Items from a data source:
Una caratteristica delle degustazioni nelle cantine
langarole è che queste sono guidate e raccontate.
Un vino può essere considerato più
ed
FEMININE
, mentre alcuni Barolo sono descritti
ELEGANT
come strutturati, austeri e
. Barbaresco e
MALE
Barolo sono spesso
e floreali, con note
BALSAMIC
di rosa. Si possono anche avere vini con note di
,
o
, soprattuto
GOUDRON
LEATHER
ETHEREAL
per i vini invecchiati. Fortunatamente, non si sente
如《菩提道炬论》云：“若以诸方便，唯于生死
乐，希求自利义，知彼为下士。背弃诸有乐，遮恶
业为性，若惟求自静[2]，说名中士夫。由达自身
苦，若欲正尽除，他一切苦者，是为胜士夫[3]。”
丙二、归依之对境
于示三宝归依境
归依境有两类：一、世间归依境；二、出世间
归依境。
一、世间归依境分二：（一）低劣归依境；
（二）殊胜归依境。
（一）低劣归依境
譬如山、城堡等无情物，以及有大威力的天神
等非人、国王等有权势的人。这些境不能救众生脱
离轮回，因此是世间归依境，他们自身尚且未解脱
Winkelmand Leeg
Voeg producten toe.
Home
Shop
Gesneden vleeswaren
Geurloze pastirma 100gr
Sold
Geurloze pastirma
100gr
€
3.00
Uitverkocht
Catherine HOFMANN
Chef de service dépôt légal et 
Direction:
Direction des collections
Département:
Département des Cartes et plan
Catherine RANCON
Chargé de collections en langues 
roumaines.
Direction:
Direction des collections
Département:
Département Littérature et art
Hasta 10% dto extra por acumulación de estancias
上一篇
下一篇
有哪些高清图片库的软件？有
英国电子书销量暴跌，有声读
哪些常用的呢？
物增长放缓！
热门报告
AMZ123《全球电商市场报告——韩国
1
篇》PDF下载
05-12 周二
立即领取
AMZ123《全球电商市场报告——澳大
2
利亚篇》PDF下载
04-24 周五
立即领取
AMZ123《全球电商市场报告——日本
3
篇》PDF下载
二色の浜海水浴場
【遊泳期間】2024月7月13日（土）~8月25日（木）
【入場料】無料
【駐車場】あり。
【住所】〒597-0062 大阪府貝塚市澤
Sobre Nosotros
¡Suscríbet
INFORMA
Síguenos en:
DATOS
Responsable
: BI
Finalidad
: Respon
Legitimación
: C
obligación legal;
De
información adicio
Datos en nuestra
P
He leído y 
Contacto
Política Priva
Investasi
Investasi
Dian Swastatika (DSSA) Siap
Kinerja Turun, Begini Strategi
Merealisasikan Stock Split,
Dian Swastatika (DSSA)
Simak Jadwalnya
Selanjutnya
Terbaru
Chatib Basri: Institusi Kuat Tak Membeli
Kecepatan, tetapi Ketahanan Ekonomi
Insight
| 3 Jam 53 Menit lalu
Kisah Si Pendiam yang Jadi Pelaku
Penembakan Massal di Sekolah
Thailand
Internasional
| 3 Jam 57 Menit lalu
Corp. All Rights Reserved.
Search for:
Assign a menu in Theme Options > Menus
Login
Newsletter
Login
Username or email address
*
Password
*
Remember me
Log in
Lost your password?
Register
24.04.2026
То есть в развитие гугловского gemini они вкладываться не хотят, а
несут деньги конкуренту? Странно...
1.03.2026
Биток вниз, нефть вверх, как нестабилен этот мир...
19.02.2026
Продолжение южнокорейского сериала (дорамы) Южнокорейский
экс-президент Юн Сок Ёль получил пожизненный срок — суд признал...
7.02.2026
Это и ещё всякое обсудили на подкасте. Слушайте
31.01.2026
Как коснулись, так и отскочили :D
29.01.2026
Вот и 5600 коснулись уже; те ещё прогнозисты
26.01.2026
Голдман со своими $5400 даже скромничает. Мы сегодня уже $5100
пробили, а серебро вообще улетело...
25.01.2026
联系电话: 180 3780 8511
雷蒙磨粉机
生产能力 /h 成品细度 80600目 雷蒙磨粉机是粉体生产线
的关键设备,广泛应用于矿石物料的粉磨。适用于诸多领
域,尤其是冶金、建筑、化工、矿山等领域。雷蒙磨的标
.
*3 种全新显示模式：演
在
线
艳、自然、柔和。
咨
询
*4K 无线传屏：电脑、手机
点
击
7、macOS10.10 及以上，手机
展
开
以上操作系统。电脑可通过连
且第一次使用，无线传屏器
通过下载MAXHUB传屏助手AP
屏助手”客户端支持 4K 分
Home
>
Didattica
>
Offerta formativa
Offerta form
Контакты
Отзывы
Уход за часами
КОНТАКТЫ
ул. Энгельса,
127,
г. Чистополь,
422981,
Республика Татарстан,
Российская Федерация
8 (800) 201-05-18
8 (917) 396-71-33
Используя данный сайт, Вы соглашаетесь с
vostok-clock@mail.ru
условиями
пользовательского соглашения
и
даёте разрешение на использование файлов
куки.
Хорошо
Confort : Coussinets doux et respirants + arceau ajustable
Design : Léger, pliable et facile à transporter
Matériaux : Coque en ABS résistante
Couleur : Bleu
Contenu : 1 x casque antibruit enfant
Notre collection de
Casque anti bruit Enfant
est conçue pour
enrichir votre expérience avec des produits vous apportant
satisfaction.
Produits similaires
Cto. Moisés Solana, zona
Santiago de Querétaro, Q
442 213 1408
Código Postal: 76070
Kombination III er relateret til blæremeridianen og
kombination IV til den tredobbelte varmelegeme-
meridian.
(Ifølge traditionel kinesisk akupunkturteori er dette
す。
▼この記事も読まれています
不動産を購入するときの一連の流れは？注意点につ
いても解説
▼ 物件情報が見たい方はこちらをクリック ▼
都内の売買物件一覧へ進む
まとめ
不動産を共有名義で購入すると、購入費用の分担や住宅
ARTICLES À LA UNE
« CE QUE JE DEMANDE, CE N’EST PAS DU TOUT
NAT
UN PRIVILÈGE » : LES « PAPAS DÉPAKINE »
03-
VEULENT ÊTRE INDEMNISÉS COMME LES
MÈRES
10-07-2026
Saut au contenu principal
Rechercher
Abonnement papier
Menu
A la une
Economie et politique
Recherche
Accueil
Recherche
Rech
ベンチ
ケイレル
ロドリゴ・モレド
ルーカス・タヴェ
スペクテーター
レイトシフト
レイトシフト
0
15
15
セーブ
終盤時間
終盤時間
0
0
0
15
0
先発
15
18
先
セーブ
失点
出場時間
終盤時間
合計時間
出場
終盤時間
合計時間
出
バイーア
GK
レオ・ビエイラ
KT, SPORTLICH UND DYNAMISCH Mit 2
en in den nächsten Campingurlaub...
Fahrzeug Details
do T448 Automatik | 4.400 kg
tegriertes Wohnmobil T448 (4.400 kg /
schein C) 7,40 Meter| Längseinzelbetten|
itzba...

* [YOUR ASSIGNMENT]: In the entries above, find each line with "Barolo" and copy it.

* [TASK OUTPUT]:
, mentre alcuni Barolo sono descritti
Barolo sono spesso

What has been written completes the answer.